WOFOST model description
WOFOST is a semi-deterministic crop simulation model of physiological processes such as crop phenology, light interception, photosynthesis (i.e., assimilation of carbohydrates), respiration, assimilate partitioning, leaf area dynamics, evapotranspiration and soil water balance. Crop growth and development is simulated with WOFOST on a daily time step from sowing to physiological maturity. Crop growth over time takes into account the amount of assimilates produced through photosynthesis and the amount of assimilates required for maintenance respiration. The difference between both rates is then partitioned to the different crop organs (i.e., roots, stems, leaves and grain) using partitioning coefficients specified according to the development stage of the crop.
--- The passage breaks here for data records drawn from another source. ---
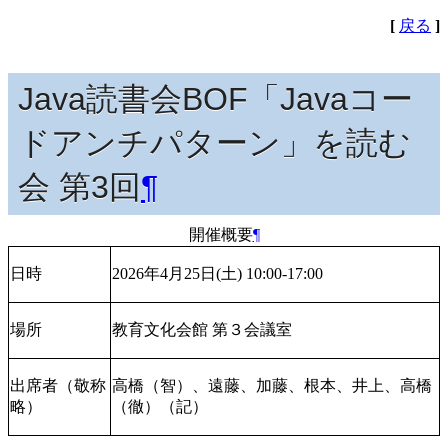
[
戻る
]
Java読書会BOF「Javaコー
ドアンチパターン」を読む
会 第3回
¶
開催概要
¶
日時
2026年4月25日(土) 10:00-17:00
場所
教育文化会館 第３会議室
出席者（敬称
高橋（智）、遠藤、加藤、根本、井上、高橋
略）
（徹）（記）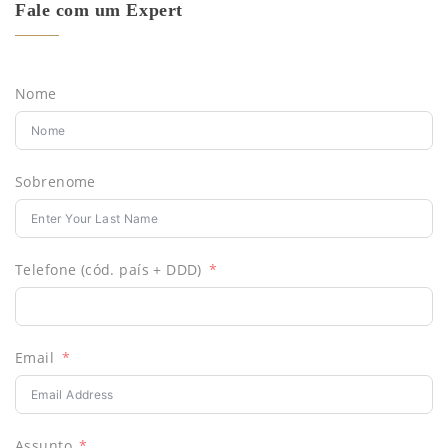
Fale com um Expert
Nome
Sobrenome
Telefone (cód. país + DDD)
Email
Assunto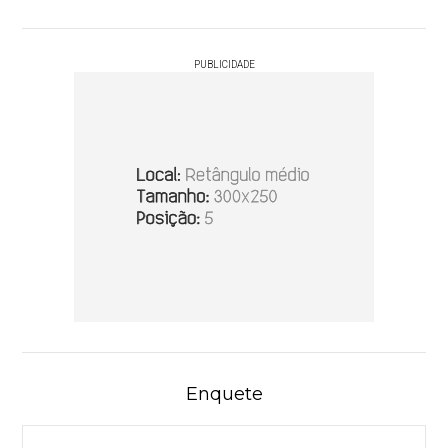
PUBLICIDADE
Enquete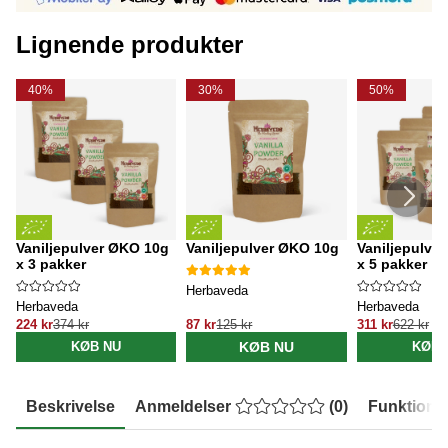
Lignende produkter
40%
30%
50%
Vaniljepulver ØKO 10g
Vaniljepulver ØKO 10g
Vaniljepulve
x 3 pakker
x 5 pakker
Herbaveda
Herbaveda
Herbaveda
224 kr
374 kr
87 kr
125 kr
311 kr
622 kr
KØB NU
KØB NU
KØB 
Beskrivelse
Anmeldelser
(
0
)
Funktione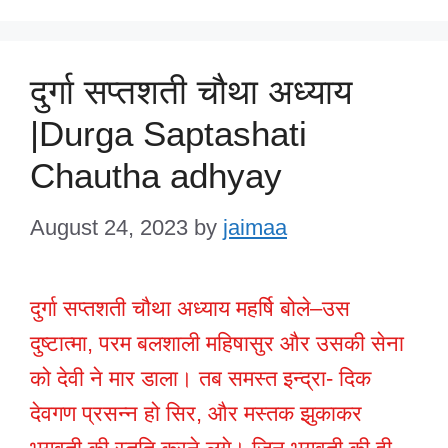
दुर्गा सप्तशती चौथा अध्याय
|Durga Saptashati
Chautha adhyay
August 24, 2023
by
jaimaa
दुर्गा सप्तशती चौथा अध्याय महर्षि बोले–उस
दुष्टात्मा, परम बलशाली महिषासुर और उसकी सेना
को देवी ने मार डाला। तब समस्त इन्द्रा- दिक
देवगण प्रसन्न हो सिर, और मस्तक झुकाकर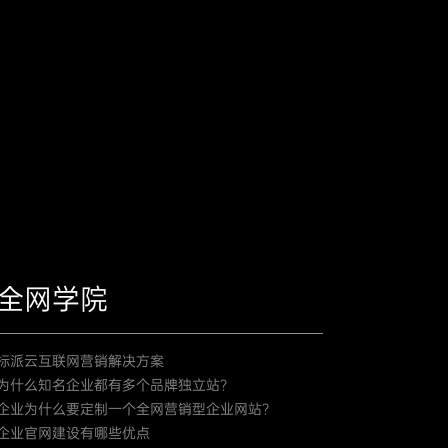
全网学院
标派云互联网营销解决方案
为什么知名企业都有多个品牌独立站？
企业为什么要定制一个全网营销型企业网站？
企业官网建设有哪些优点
The development stage is calculated by integrating the daily development rate over time, which is a function of temperature. The current version of the model simulates potential or water-limited production. Simulations of potential production consider only the response of the crop to weather conditions, while simulations of water-limited production also take into account crop responses to soil moisture conditions. The growth-defining factors considered to simulate potential production include temperature, day-length, solar radiation and a set of crop parameters describing leaf area dynamics, assimilation characteristics and dry matter partitioning. Daily crop growth is estimated as the difference between the daily gross CO2 assimilation rate and the respiration rate. The former is calculated from the absorbed solar radiation assuming a photosynthesis light response curve of individual leaves. For water-limited conditions, the soil moisture content determines whether or not crop growth is limited by drought stress. For this purpose, a soil water balance is simulated over time applying a tipping bucket approach in the rooted zone. The soil water balance considers rainfall and irrigation as inputs and water losses by surface runoff, soil evaporation, crop transpiration and downward percolation as outputs. More information can be found   here 


DAISY Model description
DAISY is a soil-plant-atmosphere system dynamic model for agro-ecosystems, which simulates plant growth and soil processes based on the input of weather data (temperature, precipitation, global radiation and evapotranspiration), soil data (sand, silt and clay content, C:N ratio, bulk density and soil organic matter content), hydraulic parameters, location of ground water and management information. Management data required are crop rotation, tillage, use of fertilizer and manure, irrigation, sowing and harvesting. The model simulates water, heat, carbon and nitrogen flows in a soil-plant system at field scale and provides information on crop productivity, soil carbon, nutrient and water dynamics as a result of management and weather conditions at a particular site of interest. Daisy simulates at field scale and can describe processes like soil water transport and flow, evapotranspiration, crop development and growth dynamics. Daisy model can be linked up to other hydrological models has been validated in several international comparative validation studies.